Stored records:

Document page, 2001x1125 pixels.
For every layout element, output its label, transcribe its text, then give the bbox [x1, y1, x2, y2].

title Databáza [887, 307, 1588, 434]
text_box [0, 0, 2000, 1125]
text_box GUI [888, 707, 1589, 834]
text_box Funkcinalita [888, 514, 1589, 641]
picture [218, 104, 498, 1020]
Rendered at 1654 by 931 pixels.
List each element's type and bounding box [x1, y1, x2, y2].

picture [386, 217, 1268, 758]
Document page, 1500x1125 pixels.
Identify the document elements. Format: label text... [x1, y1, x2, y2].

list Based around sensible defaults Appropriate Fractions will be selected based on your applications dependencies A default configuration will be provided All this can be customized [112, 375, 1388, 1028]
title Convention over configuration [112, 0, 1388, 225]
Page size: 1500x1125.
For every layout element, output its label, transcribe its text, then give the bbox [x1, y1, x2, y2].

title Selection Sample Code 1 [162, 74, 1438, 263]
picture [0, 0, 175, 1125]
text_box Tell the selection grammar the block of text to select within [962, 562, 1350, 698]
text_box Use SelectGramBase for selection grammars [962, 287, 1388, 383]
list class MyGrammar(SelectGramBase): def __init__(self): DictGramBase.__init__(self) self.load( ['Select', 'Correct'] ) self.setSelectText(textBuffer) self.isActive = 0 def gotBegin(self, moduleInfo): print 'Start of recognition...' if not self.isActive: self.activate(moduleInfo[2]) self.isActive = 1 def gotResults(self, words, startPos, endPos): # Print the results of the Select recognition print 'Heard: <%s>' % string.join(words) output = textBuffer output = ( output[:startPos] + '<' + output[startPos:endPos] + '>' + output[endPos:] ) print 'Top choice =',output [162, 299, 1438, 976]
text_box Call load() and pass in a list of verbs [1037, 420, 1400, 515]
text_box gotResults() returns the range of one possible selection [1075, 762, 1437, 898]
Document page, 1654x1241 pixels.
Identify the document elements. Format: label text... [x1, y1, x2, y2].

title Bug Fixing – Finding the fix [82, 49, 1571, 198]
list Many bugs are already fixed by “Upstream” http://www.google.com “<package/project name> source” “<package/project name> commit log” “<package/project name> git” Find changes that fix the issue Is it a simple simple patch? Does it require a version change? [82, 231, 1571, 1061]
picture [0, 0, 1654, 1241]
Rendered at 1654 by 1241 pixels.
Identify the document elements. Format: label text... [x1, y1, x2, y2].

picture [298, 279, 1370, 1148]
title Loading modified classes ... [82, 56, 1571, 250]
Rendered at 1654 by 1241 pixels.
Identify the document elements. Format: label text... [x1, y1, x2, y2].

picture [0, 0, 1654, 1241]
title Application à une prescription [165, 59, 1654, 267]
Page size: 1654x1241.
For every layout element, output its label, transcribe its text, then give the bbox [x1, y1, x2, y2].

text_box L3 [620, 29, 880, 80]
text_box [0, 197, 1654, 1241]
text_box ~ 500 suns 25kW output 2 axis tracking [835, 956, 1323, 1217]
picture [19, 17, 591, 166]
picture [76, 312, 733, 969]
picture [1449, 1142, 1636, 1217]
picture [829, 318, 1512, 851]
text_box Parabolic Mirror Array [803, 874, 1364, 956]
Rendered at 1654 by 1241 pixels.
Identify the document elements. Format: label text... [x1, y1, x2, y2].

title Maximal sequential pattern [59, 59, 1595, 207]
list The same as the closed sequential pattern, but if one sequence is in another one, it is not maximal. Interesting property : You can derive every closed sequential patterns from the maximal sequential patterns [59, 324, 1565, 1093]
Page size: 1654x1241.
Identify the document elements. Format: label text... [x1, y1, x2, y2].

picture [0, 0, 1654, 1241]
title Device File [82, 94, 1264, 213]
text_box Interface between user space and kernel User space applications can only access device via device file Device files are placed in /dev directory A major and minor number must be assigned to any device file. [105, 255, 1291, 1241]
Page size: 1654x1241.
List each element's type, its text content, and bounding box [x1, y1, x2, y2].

→ Exercise objective
Please copy the lines of the listing from its very first line through the line that contains "picture [218, 104, 498, 1020]", including both of those lines.

→ Exercise response
Document page, 2001x1125 pixels.
For every layout element, output its label, transcribe its text, then give the bbox [x1, y1, x2, y2].

title Databáza [887, 307, 1588, 434]
text_box [0, 0, 2000, 1125]
text_box GUI [888, 707, 1589, 834]
text_box Funkcinalita [888, 514, 1589, 641]
picture [218, 104, 498, 1020]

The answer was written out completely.